=== Supplied material ===
================================

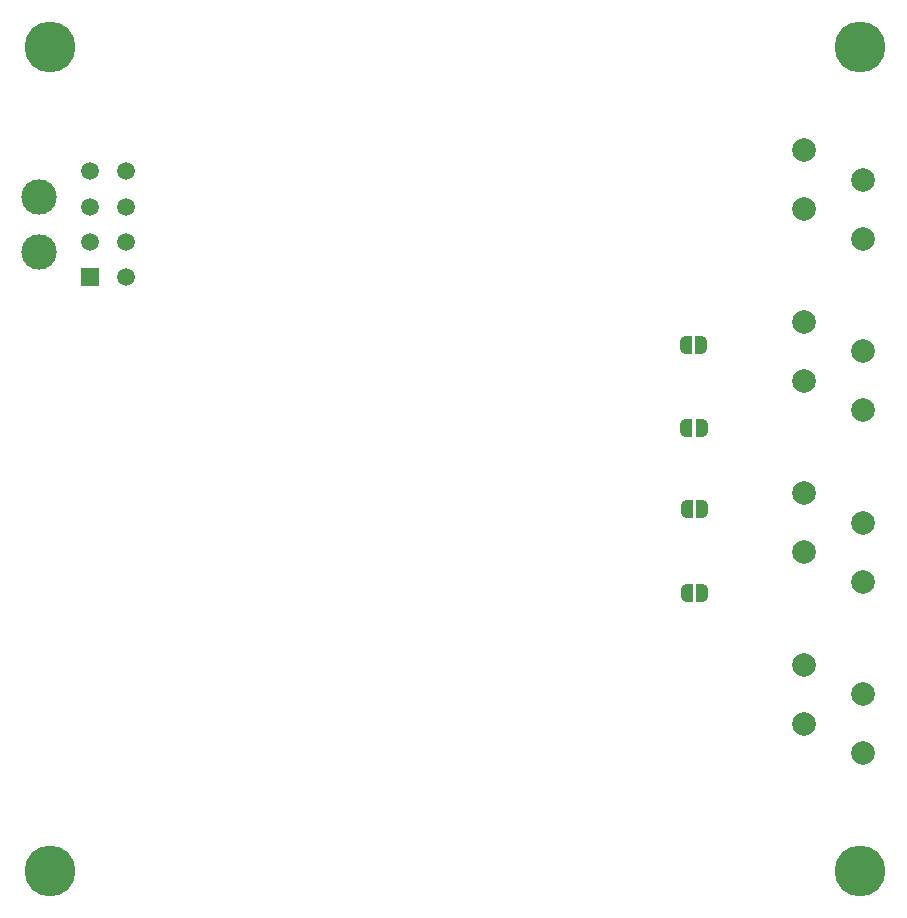
<source format=gbs>
G04 #@! TF.GenerationSoftware,KiCad,Pcbnew,7.0.6-0*
G04 #@! TF.CreationDate,2023-09-08T10:13:38-03:00*
G04 #@! TF.ProjectId,expansao_bateria_rev1.1,65787061-6e73-4616-9f5f-626174657269,rev?*
G04 #@! TF.SameCoordinates,Original*
G04 #@! TF.FileFunction,Soldermask,Bot*
G04 #@! TF.FilePolarity,Negative*
%FSLAX46Y46*%
G04 Gerber Fmt 4.6, Leading zero omitted, Abs format (unit mm)*
G04 Created by KiCad (PCBNEW 7.0.6-0) date 2023-09-08 10:13:38*
%MOMM*%
%LPD*%
G01*
G04 APERTURE LIST*
G04 Aperture macros list*
%AMFreePoly0*
4,1,19,0.500000,-0.750000,0.000000,-0.750000,0.000000,-0.744911,-0.071157,-0.744911,-0.207708,-0.704816,-0.327430,-0.627875,-0.420627,-0.520320,-0.479746,-0.390866,-0.500000,-0.250000,-0.500000,0.250000,-0.479746,0.390866,-0.420627,0.520320,-0.327430,0.627875,-0.207708,0.704816,-0.071157,0.744911,0.000000,0.744911,0.000000,0.750000,0.500000,0.750000,0.500000,-0.750000,0.500000,-0.750000,
$1*%
%AMFreePoly1*
4,1,19,0.000000,0.744911,0.071157,0.744911,0.207708,0.704816,0.327430,0.627875,0.420627,0.520320,0.479746,0.390866,0.500000,0.250000,0.500000,-0.250000,0.479746,-0.390866,0.420627,-0.520320,0.327430,-0.627875,0.207708,-0.704816,0.071157,-0.744911,0.000000,-0.744911,0.000000,-0.750000,-0.500000,-0.750000,-0.500000,0.750000,0.000000,0.750000,0.000000,0.744911,0.000000,0.744911,
$1*%
G04 Aperture macros list end*
%ADD10C,4.300000*%
%ADD11C,2.000000*%
%ADD12C,3.000000*%
%ADD13R,1.520000X1.520000*%
%ADD14C,1.520000*%
%ADD15FreePoly0,0.000000*%
%ADD16FreePoly1,0.000000*%
G04 APERTURE END LIST*
D10*
X5353000Y-5751000D03*
D11*
X74227000Y-51045000D03*
X69227000Y-48545000D03*
X74227000Y-46045000D03*
X69227000Y-43545000D03*
D10*
X73962000Y-75517000D03*
D11*
X74227000Y-36523000D03*
X69227000Y-34023000D03*
X74227000Y-31523000D03*
X69227000Y-29023000D03*
D10*
X73962000Y-5751000D03*
D12*
X4479000Y-18448000D03*
X4479000Y-23128000D03*
D13*
X8799000Y-25288000D03*
D14*
X8799000Y-22288000D03*
X8799000Y-19288000D03*
X8799000Y-16288000D03*
X11799000Y-25288000D03*
X11799000Y-22288000D03*
X11799000Y-19288000D03*
X11799000Y-16288000D03*
D11*
X74227000Y-22001000D03*
X69227000Y-19501000D03*
X74227000Y-17001000D03*
X69227000Y-14501000D03*
X74227000Y-65567000D03*
X69227000Y-63067000D03*
X74227000Y-60567000D03*
X69227000Y-58067000D03*
D10*
X5353000Y-75517000D03*
D15*
X59311000Y-52028000D03*
D16*
X60611000Y-52028000D03*
D15*
X59264000Y-38059000D03*
D16*
X60564000Y-38059000D03*
D15*
X59311000Y-44898000D03*
D16*
X60611000Y-44898000D03*
D15*
X59231000Y-30980000D03*
D16*
X60531000Y-30980000D03*
M02*

</source>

================================

=== Instructions to follow ===
Write the data out again exactly, but without its images.

=== Result ===
<source format=gbs>
G04 #@! TF.GenerationSoftware,KiCad,Pcbnew,7.0.6-0*
G04 #@! TF.CreationDate,2023-09-08T10:13:38-03:00*
G04 #@! TF.ProjectId,expansao_bateria_rev1.1,65787061-6e73-4616-9f5f-626174657269,rev?*
G04 #@! TF.SameCoordinates,Original*
G04 #@! TF.FileFunction,Soldermask,Bot*
G04 #@! TF.FilePolarity,Negative*
%FSLAX46Y46*%
G04 Gerber Fmt 4.6, Leading zero omitted, Abs format (unit mm)*
G04 Created by KiCad (PCBNEW 7.0.6-0) date 2023-09-08 10:13:38*
%MOMM*%
%LPD*%
G01*
G04 APERTURE LIST*
G04 Aperture macros list*
%AMFreePoly0*
4,1,19,0.500000,-0.750000,0.000000,-0.750000,0.000000,-0.744911,-0.071157,-0.744911,-0.207708,-0.704816,-0.327430,-0.627875,-0.420627,-0.520320,-0.479746,-0.390866,-0.500000,-0.250000,-0.500000,0.250000,-0.479746,0.390866,-0.420627,0.520320,-0.327430,0.627875,-0.207708,0.704816,-0.071157,0.744911,0.000000,0.744911,0.000000,0.750000,0.500000,0.750000,0.500000,-0.750000,0.500000,-0.750000,
$1*%
%AMFreePoly1*
4,1,19,0.000000,0.744911,0.071157,0.744911,0.207708,0.704816,0.327430,0.627875,0.420627,0.520320,0.479746,0.390866,0.500000,0.250000,0.500000,-0.250000,0.479746,-0.390866,0.420627,-0.520320,0.327430,-0.627875,0.207708,-0.704816,0.071157,-0.744911,0.000000,-0.744911,0.000000,-0.750000,-0.500000,-0.750000,-0.500000,0.750000,0.000000,0.750000,0.000000,0.744911,0.000000,0.744911,
$1*%
G04 Aperture macros list end*
%ADD10C,4.300000*%
%ADD11C,2.000000*%
%ADD12C,3.000000*%
%ADD13R,1.520000X1.520000*%
%ADD14C,1.520000*%
%ADD15FreePoly0,0.000000*%
%ADD16FreePoly1,0.000000*%
G04 APERTURE END LIST*
D10*
X5353000Y-5751000D03*
D11*
X74227000Y-51045000D03*
X69227000Y-48545000D03*
X74227000Y-46045000D03*
X69227000Y-43545000D03*
D10*
X73962000Y-75517000D03*
D11*
X74227000Y-36523000D03*
X69227000Y-34023000D03*
X74227000Y-31523000D03*
X69227000Y-29023000D03*
D10*
X73962000Y-5751000D03*
D12*
X4479000Y-18448000D03*
X4479000Y-23128000D03*
D13*
X8799000Y-25288000D03*
D14*
X8799000Y-22288000D03*
X8799000Y-19288000D03*
X8799000Y-16288000D03*
X11799000Y-25288000D03*
X11799000Y-22288000D03*
X11799000Y-19288000D03*
X11799000Y-16288000D03*
D11*
X74227000Y-22001000D03*
X69227000Y-19501000D03*
X74227000Y-17001000D03*
X69227000Y-14501000D03*
X74227000Y-65567000D03*
X69227000Y-63067000D03*
X74227000Y-60567000D03*
X69227000Y-58067000D03*
D10*
X5353000Y-75517000D03*
D15*
X59311000Y-52028000D03*
D16*
X60611000Y-52028000D03*
D15*
X59264000Y-38059000D03*
D16*
X60564000Y-38059000D03*
D15*
X59311000Y-44898000D03*
D16*
X60611000Y-44898000D03*
D15*
X59231000Y-30980000D03*
D16*
X60531000Y-30980000D03*
M02*

</source>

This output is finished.